According to Clinton, Michael Jackson was pilloried by an establishment that despises him for challenging their right to speak for 'the kids'.
"Michael's a real kid, he really is a real kid. I've known him since he was eight. He gets pussy. He gets pussy! I've known that for the longest time. He may say he haven't but he's crossing his fingers when he says that. This time he actually said, 'You're afraid I'm going to be powerful and be a diplomat!' Look at that video for "Scream" - that has to be scary, even though Russia is supposedly no longer a threat. He's saying, 'Okay, you were afraid of me before, now really be afraid of me! I'm going to play with what you're afraid I might be, which is a diplomat.' Mohammed Ali got locked up, got sent to the army for talking to Gaddaffi, trying to be a diplomat. They don't allow you to be a diplomat if it's with people the government is not into being diplomatic with. If you get that much power... Look what happened to John Lennon!"

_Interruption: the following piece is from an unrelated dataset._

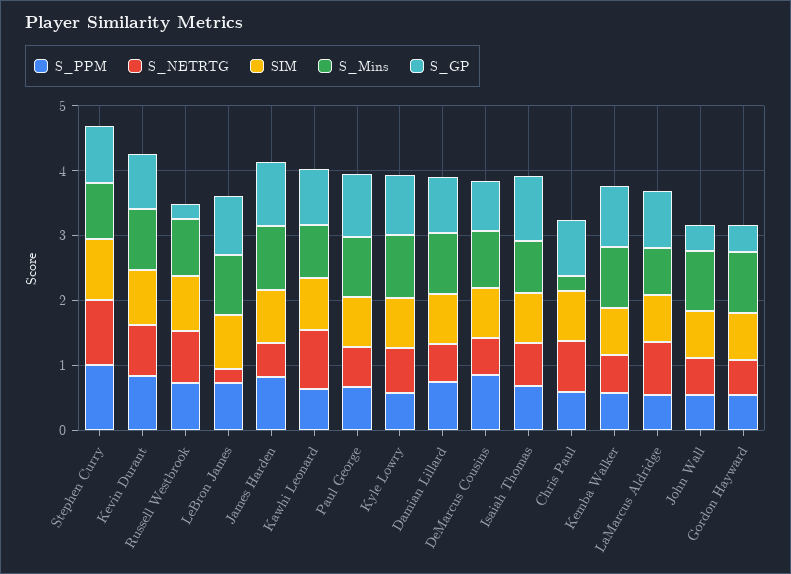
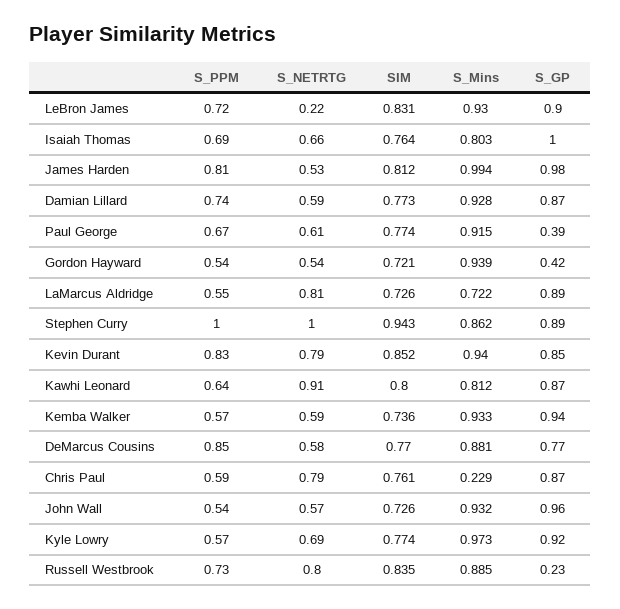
S_GP, Paul George: 1 -> 0.39
S_GP, John Wall: 0.4 -> 0.96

And so it goes. The man should have a chat show. In one hour George Clinton told me enough about American politics to write a book. The FBI has been infiltrating the street gangs and causing inter-gang warfare just as they did with the Black Panthers in the 60s (accusations which sounded just as wild back then have now been documented by agents provocateurs who have published memoirs). The beating of the white truck driver in the Rodney King riots was a set up (Clinton's analysis of camera angles is rivetting). Kurt Cobain was used as an advertisement for heroin by an establishment terrified of the Lollapalooza ferment running a repeat of the 60s. The Richard Gere scandal was scripted by the same people that tried to bring down Michael Jackson, all because he was talking to Tibet's Dalai Lama at a time when the American government wanted to ingratiate itself with China - "and sell 40 billion hamburgers".
Whatever you may think of Clinton's claims, it is great to hear a pop star who refused to kowtow to 'political correctness', someone capable of using the music industry to say things which are progressive yet heretical.
"Our next album has three titles," he tells me. "TAPFORM: The Awesome Power For The Operation Of Mothership, Verses and SEAIC: Social Engineered And Anarchically-Induced Chaos. Those are the concepts."
All this from a man who put Valerie Singleton and the Blue Peter dog on the back cover of his last album. Barking mad, but talking sense.